Simulation-based stacking
Yuling Yao, Bruno Régaldo-Saint Blancard, Justin Domke
TL;DR
This work tackles posterior miscalibration and non-mixing in simulation-based inference by introducing a general, theory-backed stacking framework that aggregates multiple SBI posteriors. It offers five concrete aggregation forms—density, sample, interval, rank, and moment stacking—each paired with tailored objective functions (KL-based log density, rank-based divergence, interval coverage, and moment matching) and proven asymptotic optimality under proper scoring rules. The unified framework accommodates hybrid stacking, combining multiple objectives to exploit complementary information, and provides practical guidance for training, validation, and computation. Empirical results on SBI benchmarks and a cosmological inference task demonstrate that stacking improves KL closeness to the true posterior, calibration of ranks and intervals, and accuracy of posterior moments, often with reduced computational burden.
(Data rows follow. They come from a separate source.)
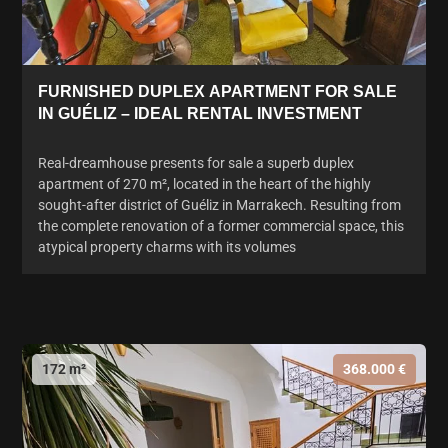
FURNISHED DUPLEX APARTMENT FOR SALE
IN GUÉLIZ – IDEAL RENTAL INVESTMENT
Real-dreamhouse presents for sale a superb duplex
apartment of 270 m², located in the heart of the highly
sought-after district of Guéliz in Marrakech. Resulting from
the complete renovation of a former commercial space, this
atypical property charms with its volumes
172 m²
368.000 €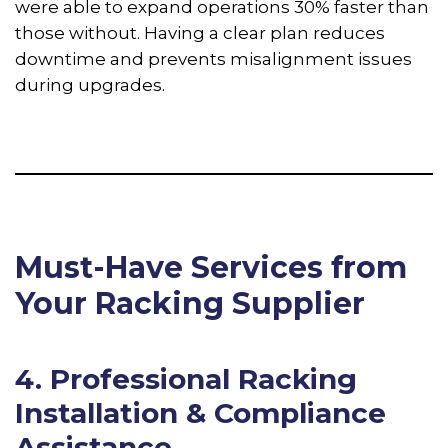
were able to expand operations 30% faster than
those without. Having a clear plan reduces
downtime and prevents misalignment issues
during upgrades.
Must-Have Services from
Your Racking Supplier
4. Professional Racking
Installation & Compliance
Assistance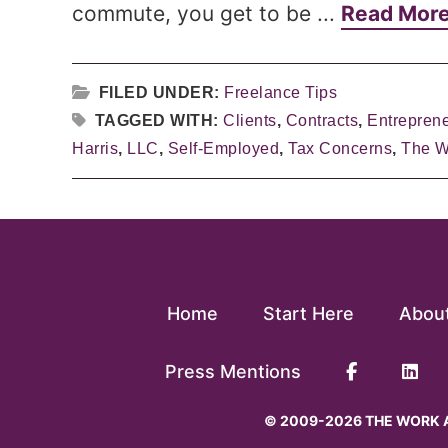
commute, you get to be ...
Read Mor
FILED UNDER:
Freelance Tips
TAGGED WITH:
Clients
,
Contracts
,
Entrepren
Harris
,
LLC
,
Self-Employed
,
Tax Concerns
,
The W
Home
Start Here
Abou
Press Mentions
© 2009-2026 THE WORK A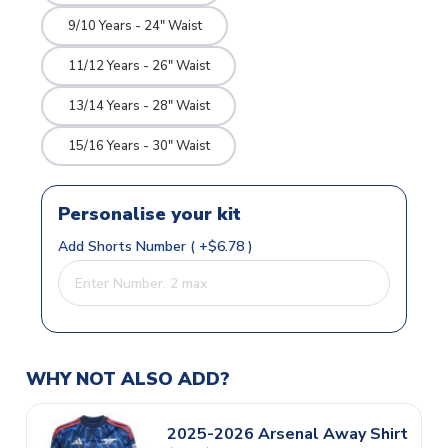
9/10 Years - 24" Waist
11/12 Years - 26" Waist
13/14 Years - 28" Waist
15/16 Years - 30" Waist
Personalise your kit
Add Shorts Number ( +$6.78 )
WHY NOT ALSO ADD?
2025-2026 Arsenal Away Shirt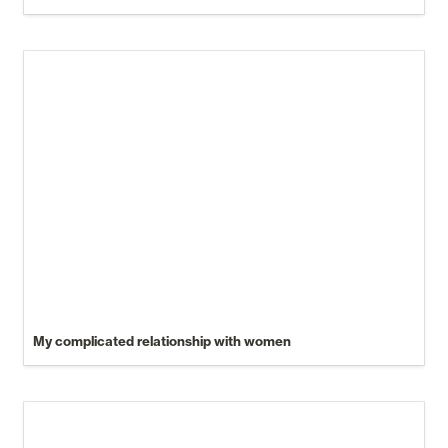
My complicated relationship with women
My complicated relationship with women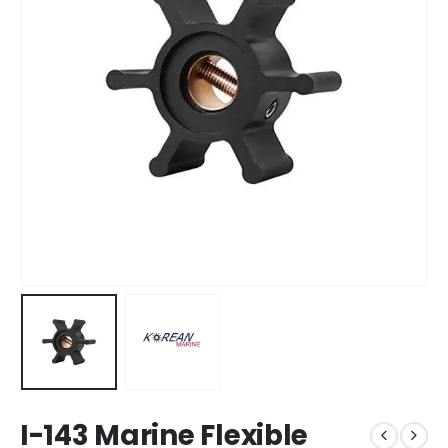
I-143 Marine Flexible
The approach has broad relevance for SBI practice and multi-run Bayesian computation, offering a principled path to robust, calibrated inference across complex scientific domains.
Abstract
Simulation-based inference has been popular for amortized Bayesian computation. It is typical to have more than one posterior approximation, from different inference algorithms, different architectures, or simply the randomness of initialization and stochastic gradients. With a consistency guarantee, we present a general posterior stacking framework to make use of all available approximations. Our stacking method is able to combine densities, simulation draws, confidence intervals, and moments, and address the overall precision, calibration, coverage, and bias of the posterior approximation at the same time. We illustrate our method on several benchmark simulations and a challenging cosmological inference task.